Write the entries below out again exactly, but skip the pictures.

→ **The data**
· · · ·
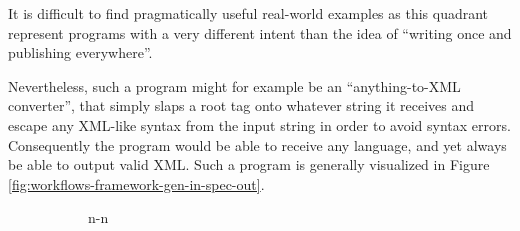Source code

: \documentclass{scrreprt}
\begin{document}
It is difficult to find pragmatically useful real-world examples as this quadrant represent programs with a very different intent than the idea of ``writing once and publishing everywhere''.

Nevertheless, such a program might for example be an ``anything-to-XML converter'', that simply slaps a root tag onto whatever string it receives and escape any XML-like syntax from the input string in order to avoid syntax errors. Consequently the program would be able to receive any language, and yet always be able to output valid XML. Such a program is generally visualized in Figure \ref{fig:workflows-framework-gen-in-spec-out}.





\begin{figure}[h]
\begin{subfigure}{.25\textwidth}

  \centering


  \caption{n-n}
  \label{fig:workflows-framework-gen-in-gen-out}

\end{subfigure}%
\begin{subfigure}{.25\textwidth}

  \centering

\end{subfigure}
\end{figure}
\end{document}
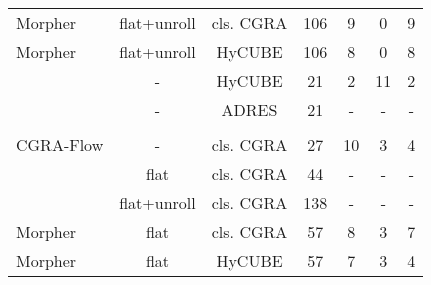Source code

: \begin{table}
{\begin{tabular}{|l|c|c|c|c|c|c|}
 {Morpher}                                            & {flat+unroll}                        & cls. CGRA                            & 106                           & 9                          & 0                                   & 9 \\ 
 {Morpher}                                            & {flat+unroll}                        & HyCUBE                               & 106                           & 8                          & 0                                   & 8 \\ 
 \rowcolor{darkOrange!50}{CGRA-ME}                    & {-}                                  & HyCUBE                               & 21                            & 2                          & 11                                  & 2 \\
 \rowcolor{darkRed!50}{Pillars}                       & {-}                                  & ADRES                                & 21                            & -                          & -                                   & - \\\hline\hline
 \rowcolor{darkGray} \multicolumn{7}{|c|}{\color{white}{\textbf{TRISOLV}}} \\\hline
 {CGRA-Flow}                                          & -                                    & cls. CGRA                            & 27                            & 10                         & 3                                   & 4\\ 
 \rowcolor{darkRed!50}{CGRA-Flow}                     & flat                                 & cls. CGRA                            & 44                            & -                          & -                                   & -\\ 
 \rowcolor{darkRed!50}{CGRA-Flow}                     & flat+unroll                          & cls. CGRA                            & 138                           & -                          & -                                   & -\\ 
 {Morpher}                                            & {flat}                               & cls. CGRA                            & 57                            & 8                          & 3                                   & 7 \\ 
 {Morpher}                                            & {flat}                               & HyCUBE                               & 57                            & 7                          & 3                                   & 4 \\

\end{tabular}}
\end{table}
· · · ·
→ **Output for this task**
Source code

: \documentclass{scrreprt}
\begin{document}
It is difficult to find pragmatically useful real-world examples as this quadrant represent programs with a very different intent than the idea of ``writing once and publishing everywhere''.

Nevertheless, such a program might for example be an ``anything-to-XML converter'', that simply slaps a root tag onto whatever string it receives and escape any XML-like syntax from the input string in order to avoid syntax errors. Consequently the program would be able to receive any language, and yet always be able to output valid XML. Such a program is generally visualized in Figure \ref{fig:workflows-framework-gen-in-spec-out}.





\begin{figure}[h]
\begin{subfigure}{.25\textwidth}

  \centering


  \caption{n-n}
  \label{fig:workflows-framework-gen-in-gen-out}

\end{subfigure}%
\begin{subfigure}{.25\textwidth}

  \centering

\end{subfigure}
\end{figure}
\end{document}
Source code

: \begin{table}
{\begin{tabular}{|l|c|c|c|c|c|c|}
 {Morpher}                                            & {flat+unroll}                        & cls. CGRA                            & 106                           & 9                          & 0                                   & 9 \\ 
 {Morpher}                                            & {flat+unroll}                        & HyCUBE                               & 106                           & 8                          & 0                                   & 8 \\ 
 \rowcolor{darkOrange!50}{CGRA-ME}                    & {-}                                  & HyCUBE                               & 21                            & 2                          & 11                                  & 2 \\
 \rowcolor{darkRed!50}{Pillars}                       & {-}                                  & ADRES                                & 21                            & -                          & -                                   & - \\\hline\hline
 \rowcolor{darkGray} \multicolumn{7}{|c|}{\color{white}{\textbf{TRISOLV}}} \\\hline
 {CGRA-Flow}                                          & -                                    & cls. CGRA                            & 27                            & 10                         & 3                                   & 4\\ 
 \rowcolor{darkRed!50}{CGRA-Flow}                     & flat                                 & cls. CGRA                            & 44                            & -                          & -                                   & -\\ 
 \rowcolor{darkRed!50}{CGRA-Flow}                     & flat+unroll                          & cls. CGRA                            & 138                           & -                          & -                                   & -\\ 
 {Morpher}                                            & {flat}                               & cls. CGRA                            & 57                            & 8                          & 3                                   & 7 \\ 
 {Morpher}                                            & {flat}                               & HyCUBE                               & 57                            & 7                          & 3                                   & 4 \\

\end{tabular}}
\end{table}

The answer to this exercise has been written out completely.